■ PROMPT: Below, repeat verbatim the lines of the items that fall between the line containing "name author: Turcz." and the line containing "collection date: 1955-09-26", inclusive.

■ DATASET ENTRIES:
>> Begin

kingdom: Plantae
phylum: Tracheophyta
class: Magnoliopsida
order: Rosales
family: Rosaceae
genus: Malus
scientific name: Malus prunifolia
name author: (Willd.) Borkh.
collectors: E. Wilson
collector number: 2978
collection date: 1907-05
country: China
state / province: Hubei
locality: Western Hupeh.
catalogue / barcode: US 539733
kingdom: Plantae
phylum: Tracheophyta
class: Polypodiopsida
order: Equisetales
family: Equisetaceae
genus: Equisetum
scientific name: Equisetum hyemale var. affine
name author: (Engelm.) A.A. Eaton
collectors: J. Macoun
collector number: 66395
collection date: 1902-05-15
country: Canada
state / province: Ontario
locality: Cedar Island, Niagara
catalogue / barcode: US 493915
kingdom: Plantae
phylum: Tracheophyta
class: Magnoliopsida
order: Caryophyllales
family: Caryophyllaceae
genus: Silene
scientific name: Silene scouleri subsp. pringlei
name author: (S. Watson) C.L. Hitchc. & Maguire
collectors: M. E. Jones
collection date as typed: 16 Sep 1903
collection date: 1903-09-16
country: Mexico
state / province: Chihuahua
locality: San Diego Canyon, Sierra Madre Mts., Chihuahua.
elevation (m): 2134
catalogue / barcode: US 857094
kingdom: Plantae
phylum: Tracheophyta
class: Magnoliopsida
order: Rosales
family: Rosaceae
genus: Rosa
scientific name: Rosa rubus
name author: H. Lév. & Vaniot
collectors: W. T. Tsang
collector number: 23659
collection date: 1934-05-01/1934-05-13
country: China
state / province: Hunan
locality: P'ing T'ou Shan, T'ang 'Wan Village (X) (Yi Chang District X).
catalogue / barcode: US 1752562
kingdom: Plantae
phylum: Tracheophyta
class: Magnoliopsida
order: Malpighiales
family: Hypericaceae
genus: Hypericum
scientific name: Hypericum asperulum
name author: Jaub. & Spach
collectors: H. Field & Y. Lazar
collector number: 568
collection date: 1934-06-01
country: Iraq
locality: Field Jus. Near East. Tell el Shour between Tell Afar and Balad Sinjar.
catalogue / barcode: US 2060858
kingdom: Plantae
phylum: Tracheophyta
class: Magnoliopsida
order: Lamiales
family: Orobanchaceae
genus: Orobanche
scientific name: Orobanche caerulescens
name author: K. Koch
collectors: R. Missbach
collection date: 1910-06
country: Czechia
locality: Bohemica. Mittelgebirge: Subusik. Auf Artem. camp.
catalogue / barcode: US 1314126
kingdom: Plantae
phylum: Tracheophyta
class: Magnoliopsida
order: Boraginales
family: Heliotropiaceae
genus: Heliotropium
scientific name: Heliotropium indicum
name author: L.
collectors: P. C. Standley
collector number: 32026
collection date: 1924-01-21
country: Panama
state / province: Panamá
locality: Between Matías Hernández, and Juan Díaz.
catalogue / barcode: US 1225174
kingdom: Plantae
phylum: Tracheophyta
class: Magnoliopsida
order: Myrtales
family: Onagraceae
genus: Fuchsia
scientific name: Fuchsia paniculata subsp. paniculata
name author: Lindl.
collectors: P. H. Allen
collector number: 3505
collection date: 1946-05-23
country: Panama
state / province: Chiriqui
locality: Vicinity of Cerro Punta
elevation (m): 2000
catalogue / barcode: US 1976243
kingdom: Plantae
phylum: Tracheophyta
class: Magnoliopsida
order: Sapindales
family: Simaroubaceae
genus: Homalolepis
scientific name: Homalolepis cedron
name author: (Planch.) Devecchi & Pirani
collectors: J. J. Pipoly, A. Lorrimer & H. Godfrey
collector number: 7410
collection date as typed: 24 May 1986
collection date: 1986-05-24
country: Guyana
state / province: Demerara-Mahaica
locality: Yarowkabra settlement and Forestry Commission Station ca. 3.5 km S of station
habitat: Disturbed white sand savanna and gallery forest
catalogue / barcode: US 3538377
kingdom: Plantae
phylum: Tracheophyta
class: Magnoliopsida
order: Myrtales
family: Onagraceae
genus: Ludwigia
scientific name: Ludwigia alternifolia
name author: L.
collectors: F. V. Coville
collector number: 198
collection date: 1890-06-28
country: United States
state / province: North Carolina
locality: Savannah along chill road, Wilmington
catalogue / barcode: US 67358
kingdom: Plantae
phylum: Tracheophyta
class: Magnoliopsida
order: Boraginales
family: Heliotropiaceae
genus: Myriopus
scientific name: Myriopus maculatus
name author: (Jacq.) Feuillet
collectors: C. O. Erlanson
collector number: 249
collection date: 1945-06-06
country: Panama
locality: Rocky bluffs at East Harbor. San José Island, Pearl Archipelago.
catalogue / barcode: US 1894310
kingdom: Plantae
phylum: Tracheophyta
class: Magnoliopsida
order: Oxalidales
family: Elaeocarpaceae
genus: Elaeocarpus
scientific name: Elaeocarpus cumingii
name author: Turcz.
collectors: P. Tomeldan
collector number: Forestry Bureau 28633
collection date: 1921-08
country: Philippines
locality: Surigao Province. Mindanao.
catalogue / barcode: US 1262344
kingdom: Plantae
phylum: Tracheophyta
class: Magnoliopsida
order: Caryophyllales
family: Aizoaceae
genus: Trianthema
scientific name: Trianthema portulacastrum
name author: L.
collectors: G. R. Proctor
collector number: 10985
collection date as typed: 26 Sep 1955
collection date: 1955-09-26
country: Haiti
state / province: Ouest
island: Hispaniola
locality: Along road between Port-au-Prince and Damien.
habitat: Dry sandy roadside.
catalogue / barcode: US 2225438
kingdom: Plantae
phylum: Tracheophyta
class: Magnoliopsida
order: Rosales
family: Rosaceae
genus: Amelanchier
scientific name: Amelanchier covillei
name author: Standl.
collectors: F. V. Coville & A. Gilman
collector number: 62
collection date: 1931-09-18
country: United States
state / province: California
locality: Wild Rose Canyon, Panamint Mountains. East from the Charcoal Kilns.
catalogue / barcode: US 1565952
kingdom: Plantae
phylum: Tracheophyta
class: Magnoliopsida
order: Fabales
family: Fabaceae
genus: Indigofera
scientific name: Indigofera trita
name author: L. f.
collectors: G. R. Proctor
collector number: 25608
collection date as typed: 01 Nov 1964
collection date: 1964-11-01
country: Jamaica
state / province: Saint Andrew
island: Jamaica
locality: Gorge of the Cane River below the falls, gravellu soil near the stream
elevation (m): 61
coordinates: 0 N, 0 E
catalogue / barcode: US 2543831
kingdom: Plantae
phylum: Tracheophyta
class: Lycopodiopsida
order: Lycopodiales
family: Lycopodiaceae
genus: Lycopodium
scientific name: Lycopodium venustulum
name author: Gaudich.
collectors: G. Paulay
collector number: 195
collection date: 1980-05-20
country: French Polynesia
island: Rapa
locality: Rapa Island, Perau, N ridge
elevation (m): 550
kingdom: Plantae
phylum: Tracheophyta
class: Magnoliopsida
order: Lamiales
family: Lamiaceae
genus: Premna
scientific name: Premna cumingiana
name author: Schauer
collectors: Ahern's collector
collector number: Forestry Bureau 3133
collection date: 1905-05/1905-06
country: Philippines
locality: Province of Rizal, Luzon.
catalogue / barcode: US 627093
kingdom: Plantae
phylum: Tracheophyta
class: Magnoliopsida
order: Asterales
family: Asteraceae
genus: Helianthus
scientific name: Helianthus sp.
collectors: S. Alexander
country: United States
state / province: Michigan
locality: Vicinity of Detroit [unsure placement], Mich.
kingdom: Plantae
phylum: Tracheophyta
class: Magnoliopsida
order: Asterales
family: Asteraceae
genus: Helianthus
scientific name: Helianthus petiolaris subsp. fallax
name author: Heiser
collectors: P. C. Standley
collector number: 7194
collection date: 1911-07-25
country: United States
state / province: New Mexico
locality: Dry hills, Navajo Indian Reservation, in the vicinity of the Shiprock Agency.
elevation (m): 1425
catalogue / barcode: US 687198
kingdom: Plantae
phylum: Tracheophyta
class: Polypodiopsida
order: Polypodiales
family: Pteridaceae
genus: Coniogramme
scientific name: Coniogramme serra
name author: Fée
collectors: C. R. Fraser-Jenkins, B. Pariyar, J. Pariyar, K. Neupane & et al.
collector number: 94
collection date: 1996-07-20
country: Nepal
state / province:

>> End

■ ANSWER FOR THE TASK:
name author: Turcz.
collectors: P. Tomeldan
collector number: Forestry Bureau 28633
collection date: 1921-08
country: Philippines
locality: Surigao Province. Mindanao.
catalogue / barcode: US 1262344
kingdom: Plantae
phylum: Tracheophyta
class: Magnoliopsida
order: Caryophyllales
family: Aizoaceae
genus: Trianthema
scientific name: Trianthema portulacastrum
name author: L.
collectors: G. R. Proctor
collector number: 10985
collection date as typed: 26 Sep 1955
collection date: 1955-09-26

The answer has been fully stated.